The lines to return are those below that contain the word "transition".

____ Data shown

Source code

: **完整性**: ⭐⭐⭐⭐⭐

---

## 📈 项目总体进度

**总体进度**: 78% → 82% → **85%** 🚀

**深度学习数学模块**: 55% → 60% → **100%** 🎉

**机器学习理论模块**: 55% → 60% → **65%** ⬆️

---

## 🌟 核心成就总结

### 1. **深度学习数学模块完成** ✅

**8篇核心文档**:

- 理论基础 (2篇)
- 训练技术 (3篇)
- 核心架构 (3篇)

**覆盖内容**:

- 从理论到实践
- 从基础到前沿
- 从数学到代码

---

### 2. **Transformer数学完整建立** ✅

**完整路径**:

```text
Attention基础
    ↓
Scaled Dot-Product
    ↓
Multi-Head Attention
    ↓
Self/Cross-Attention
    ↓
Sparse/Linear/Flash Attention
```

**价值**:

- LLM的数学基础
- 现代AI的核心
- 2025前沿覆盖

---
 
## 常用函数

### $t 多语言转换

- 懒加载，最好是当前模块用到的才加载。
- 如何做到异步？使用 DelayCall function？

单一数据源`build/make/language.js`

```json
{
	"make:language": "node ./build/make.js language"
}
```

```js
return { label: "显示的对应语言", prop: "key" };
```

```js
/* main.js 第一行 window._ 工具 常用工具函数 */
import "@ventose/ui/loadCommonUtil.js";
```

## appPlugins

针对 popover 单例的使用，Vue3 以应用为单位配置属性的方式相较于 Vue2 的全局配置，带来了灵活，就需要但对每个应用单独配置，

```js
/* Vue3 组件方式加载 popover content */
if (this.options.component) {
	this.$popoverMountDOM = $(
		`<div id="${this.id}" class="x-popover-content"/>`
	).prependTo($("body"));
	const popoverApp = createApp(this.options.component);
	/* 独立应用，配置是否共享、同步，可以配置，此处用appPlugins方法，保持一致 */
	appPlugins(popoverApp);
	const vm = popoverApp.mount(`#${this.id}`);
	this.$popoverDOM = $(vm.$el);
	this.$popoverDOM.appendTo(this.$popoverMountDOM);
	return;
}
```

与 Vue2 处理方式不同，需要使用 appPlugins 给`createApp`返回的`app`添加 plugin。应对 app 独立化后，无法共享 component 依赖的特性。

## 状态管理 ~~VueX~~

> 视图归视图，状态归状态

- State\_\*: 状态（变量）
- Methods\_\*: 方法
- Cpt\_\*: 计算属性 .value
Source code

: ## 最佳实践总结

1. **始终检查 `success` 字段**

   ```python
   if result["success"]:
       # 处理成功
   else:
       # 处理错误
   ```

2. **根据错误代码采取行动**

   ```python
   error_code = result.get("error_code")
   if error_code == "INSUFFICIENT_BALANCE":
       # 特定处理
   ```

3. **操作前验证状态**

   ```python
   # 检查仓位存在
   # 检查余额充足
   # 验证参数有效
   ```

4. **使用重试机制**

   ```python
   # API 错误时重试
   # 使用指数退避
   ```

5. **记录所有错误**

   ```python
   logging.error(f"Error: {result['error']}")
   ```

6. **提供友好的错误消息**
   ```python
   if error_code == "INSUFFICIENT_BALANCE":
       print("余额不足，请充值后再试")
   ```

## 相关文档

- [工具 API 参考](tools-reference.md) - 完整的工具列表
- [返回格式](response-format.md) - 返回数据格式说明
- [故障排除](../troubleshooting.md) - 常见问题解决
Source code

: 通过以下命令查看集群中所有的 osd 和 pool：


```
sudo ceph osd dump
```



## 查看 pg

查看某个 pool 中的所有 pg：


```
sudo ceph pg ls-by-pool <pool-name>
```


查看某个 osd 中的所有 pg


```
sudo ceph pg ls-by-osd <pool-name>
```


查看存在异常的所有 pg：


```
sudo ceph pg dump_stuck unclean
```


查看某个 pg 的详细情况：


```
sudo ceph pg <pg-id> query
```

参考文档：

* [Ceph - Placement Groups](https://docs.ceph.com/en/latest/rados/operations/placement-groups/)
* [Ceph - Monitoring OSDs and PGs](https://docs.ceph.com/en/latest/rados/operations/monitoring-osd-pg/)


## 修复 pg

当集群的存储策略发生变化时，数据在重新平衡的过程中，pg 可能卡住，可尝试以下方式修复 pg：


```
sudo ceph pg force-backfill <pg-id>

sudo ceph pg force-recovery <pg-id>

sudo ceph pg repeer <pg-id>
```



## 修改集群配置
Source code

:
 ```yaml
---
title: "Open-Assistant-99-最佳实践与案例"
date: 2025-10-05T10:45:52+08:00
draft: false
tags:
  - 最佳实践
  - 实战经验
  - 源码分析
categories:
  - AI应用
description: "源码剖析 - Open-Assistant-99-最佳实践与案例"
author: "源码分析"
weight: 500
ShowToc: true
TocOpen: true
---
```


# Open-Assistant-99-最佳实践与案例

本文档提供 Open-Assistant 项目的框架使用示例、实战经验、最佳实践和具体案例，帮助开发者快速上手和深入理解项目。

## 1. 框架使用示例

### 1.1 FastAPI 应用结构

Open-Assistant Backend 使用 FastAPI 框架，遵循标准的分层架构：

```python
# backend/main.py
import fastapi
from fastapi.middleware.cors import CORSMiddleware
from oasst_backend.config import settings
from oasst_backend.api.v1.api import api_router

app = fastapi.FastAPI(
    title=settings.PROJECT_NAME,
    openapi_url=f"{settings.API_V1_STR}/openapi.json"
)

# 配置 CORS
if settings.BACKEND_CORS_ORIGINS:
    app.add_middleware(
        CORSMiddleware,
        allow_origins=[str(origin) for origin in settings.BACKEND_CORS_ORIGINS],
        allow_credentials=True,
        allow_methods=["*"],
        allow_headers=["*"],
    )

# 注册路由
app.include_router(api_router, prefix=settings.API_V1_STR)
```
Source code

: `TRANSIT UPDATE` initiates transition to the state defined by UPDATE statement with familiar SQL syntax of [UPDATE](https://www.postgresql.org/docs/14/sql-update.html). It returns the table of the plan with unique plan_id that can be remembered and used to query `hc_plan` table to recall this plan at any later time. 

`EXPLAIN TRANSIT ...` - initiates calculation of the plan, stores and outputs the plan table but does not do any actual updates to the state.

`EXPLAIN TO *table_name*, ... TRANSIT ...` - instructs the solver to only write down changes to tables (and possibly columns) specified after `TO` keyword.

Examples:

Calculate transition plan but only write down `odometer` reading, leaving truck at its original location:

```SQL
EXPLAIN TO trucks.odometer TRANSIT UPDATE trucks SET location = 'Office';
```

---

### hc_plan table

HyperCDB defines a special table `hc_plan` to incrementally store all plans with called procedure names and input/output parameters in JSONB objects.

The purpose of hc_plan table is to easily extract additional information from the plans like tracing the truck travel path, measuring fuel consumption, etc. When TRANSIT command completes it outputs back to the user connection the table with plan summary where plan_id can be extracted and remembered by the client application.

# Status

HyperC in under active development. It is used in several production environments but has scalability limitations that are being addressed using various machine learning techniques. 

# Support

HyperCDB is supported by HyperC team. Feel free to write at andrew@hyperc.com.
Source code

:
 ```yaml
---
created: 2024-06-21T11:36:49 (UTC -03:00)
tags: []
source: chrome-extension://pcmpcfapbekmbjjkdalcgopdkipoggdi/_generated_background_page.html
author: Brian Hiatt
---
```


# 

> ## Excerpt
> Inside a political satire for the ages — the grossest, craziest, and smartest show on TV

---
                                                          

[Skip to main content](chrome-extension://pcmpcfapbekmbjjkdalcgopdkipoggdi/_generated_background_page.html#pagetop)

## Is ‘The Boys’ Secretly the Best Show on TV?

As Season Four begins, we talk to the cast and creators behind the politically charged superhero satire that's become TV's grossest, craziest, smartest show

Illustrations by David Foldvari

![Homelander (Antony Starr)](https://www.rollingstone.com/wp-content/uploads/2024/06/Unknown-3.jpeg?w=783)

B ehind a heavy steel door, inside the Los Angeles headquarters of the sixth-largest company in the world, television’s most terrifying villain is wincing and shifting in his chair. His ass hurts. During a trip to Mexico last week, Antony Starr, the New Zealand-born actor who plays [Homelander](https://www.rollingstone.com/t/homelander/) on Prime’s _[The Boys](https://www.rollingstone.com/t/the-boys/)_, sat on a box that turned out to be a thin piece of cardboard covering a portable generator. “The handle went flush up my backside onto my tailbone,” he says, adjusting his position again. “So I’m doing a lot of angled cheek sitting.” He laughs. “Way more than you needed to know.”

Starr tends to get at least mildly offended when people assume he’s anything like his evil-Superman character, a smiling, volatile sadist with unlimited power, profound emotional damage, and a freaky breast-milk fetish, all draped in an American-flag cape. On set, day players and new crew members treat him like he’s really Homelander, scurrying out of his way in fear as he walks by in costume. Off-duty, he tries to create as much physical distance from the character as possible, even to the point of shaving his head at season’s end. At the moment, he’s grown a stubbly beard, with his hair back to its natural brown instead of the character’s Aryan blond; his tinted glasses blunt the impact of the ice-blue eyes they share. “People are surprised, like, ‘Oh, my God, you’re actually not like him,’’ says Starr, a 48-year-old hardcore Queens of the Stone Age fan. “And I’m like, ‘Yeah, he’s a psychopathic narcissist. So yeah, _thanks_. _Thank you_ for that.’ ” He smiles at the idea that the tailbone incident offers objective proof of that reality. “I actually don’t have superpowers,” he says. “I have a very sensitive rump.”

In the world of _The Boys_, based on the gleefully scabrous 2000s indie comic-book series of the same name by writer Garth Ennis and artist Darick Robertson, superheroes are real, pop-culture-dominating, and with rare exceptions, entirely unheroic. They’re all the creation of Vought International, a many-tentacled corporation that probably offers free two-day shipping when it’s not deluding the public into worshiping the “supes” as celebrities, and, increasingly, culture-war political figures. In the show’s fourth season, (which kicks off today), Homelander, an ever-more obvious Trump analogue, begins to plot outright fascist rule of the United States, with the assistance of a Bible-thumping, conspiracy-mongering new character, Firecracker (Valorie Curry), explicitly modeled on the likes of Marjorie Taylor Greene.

________

▶ Problem solution:
: `TRANSIT UPDATE` initiates transition to the state defined by UPDATE statement with familiar SQL syntax of [UPDATE](https://www.postgresql.org/docs/14/sql-update.html). It returns the table of the plan with unique plan_id that can be remembered and used to query `hc_plan` table to recall this plan at any later time. 
Calculate transition plan but only write down `odometer` reading, leaving truck at its original location:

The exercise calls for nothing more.